Quiz items based on charts:
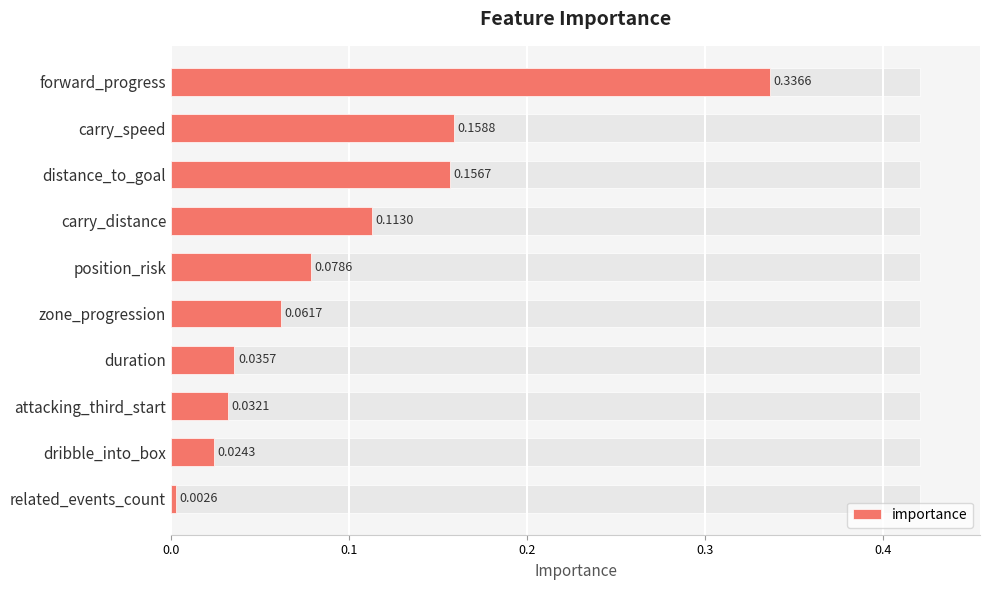

How many categories are shown in the chart?

10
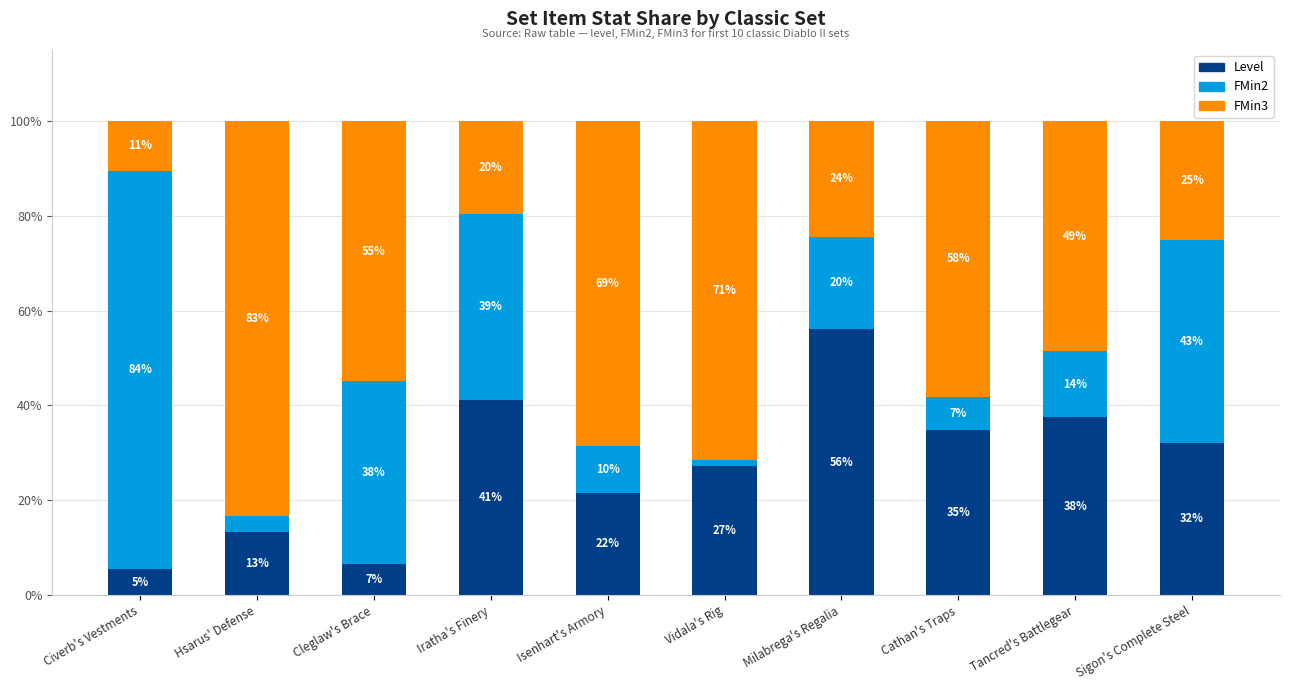

Are the bars horizontal?

No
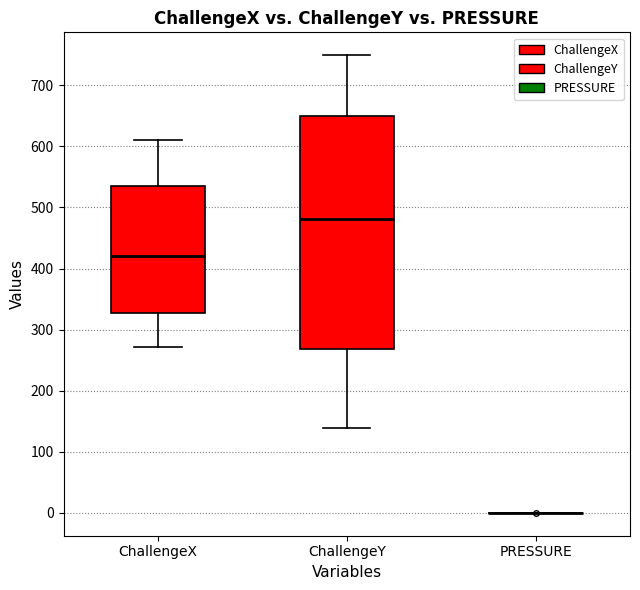

Reading left to right, read every box against the y-axis: the position of its median line, the range the box covers, and the ends of its whiskers. The values are not printed on the chart, so give them approximately, as read against the axis.

ChallengeX: median 420, box 330 to 530, whiskers 270 to 610
ChallengeY: median 480, box 270 to 650, whiskers 140 to 750
PRESSURE: box collapsed to a line at 0, whiskers 0 to 0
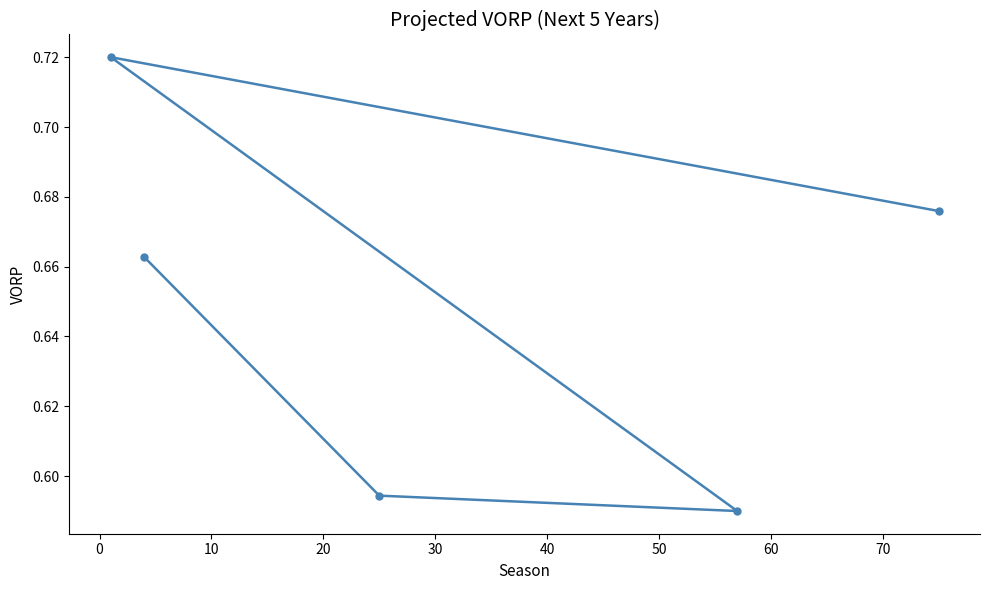

How many lines are shown in the chart?

1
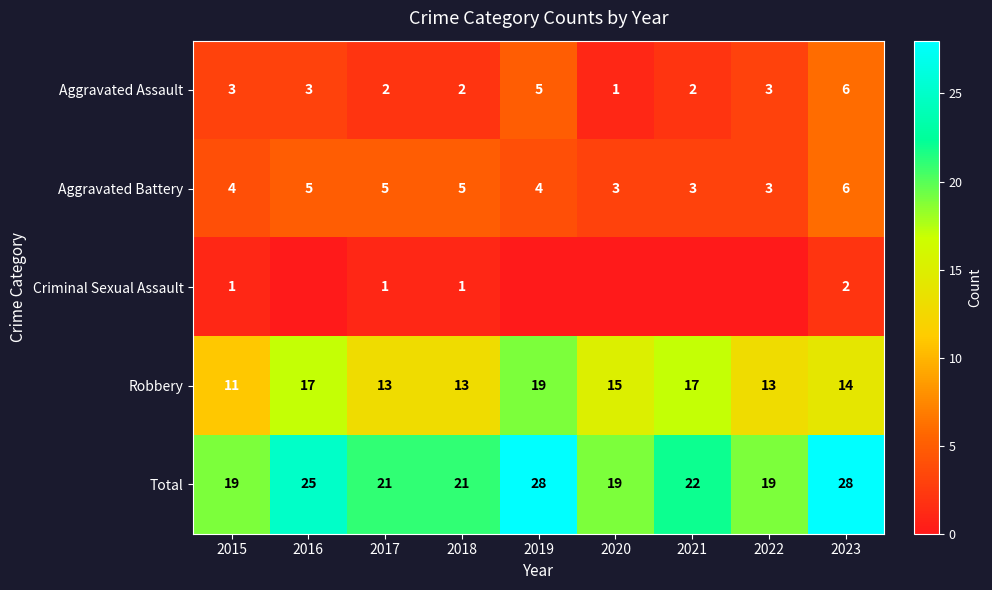

How many data points in Aggravated Assault are less than 3?

4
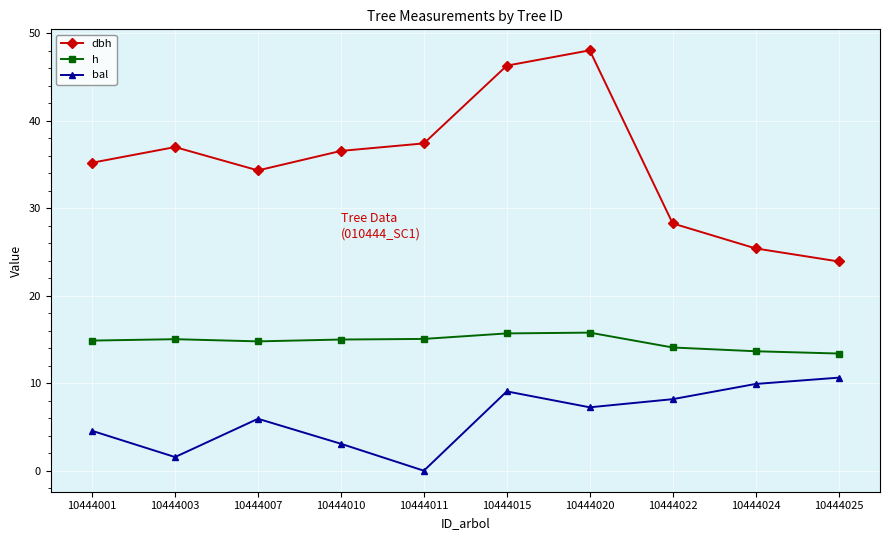

Between 10444010 and 10444025, which series saw the biggest shift?

dbh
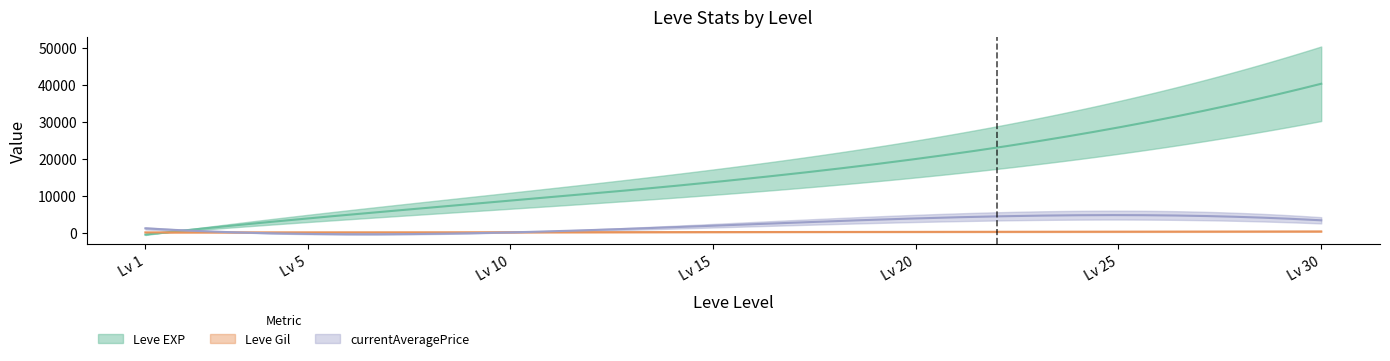

What is the difference between the currentAveragePrice values at 30 and 15?

2302.0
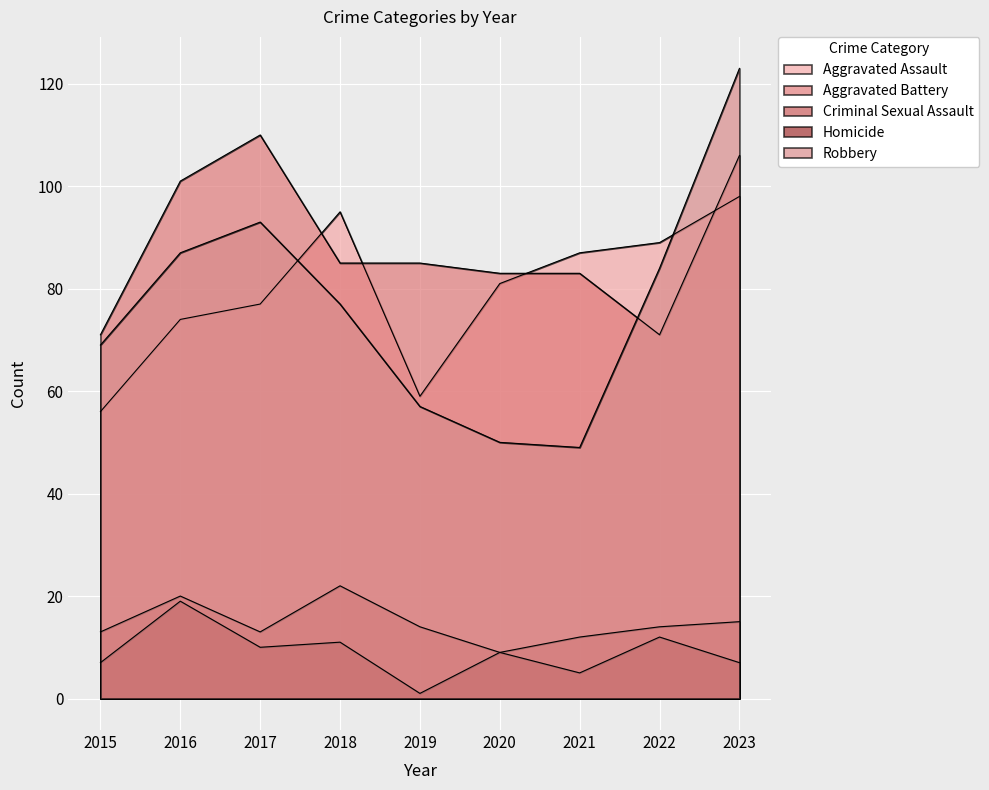

What is the total value across all series at 2017?

303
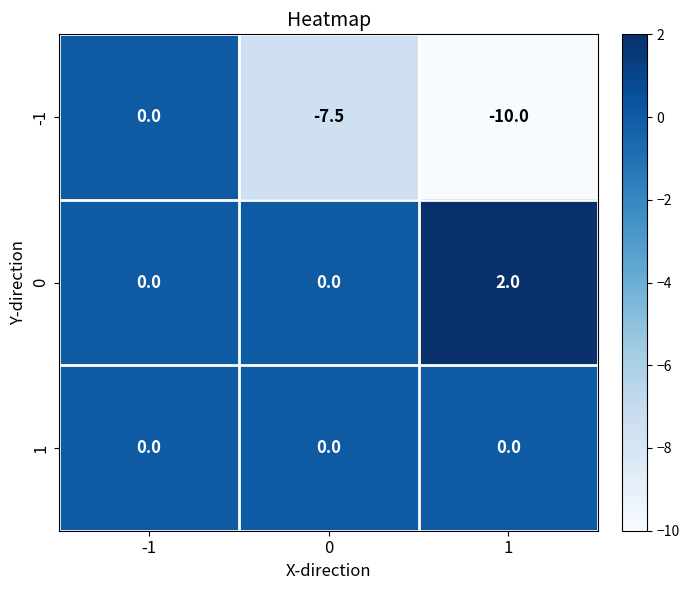

What is the difference between the -1 values at 1 and -1?

10.0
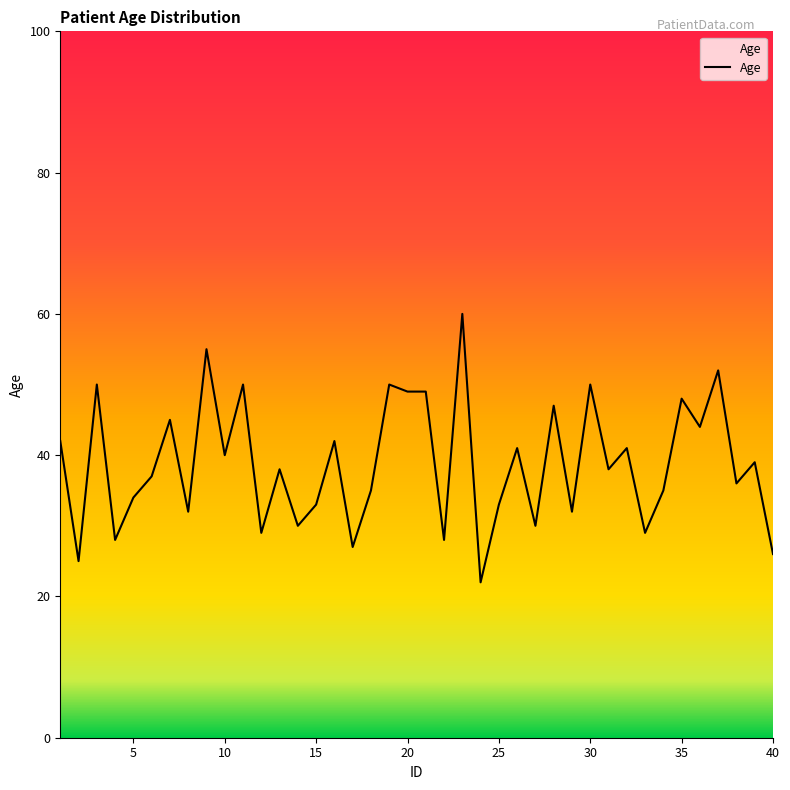

What is the minimum value shown in the chart?

22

• **TRY IT**
Please print all of the material above word for word, leaving out the pictures.

• **TASK SOLUTION**
How many categories are shown in the chart?

10

Are the bars horizontal?

No

Reading left to right, read every box against the y-axis: the position of its median line, the range the box covers, and the ends of its whiskers. The values are not printed on the chart, so give them approximately, as read against the axis.

ChallengeX: median 420, box 330 to 530, whiskers 270 to 610
ChallengeY: median 480, box 270 to 650, whiskers 140 to 750
PRESSURE: box collapsed to a line at 0, whiskers 0 to 0

How many lines are shown in the chart?

1

How many data points in Aggravated Assault are less than 3?

4

Between 10444010 and 10444025, which series saw the biggest shift?

dbh

What is the difference between the currentAveragePrice values at 30 and 15?

2302.0

What is the total value across all series at 2017?

303

What is the difference between the -1 values at 1 and -1?

10.0

What is the minimum value shown in the chart?

22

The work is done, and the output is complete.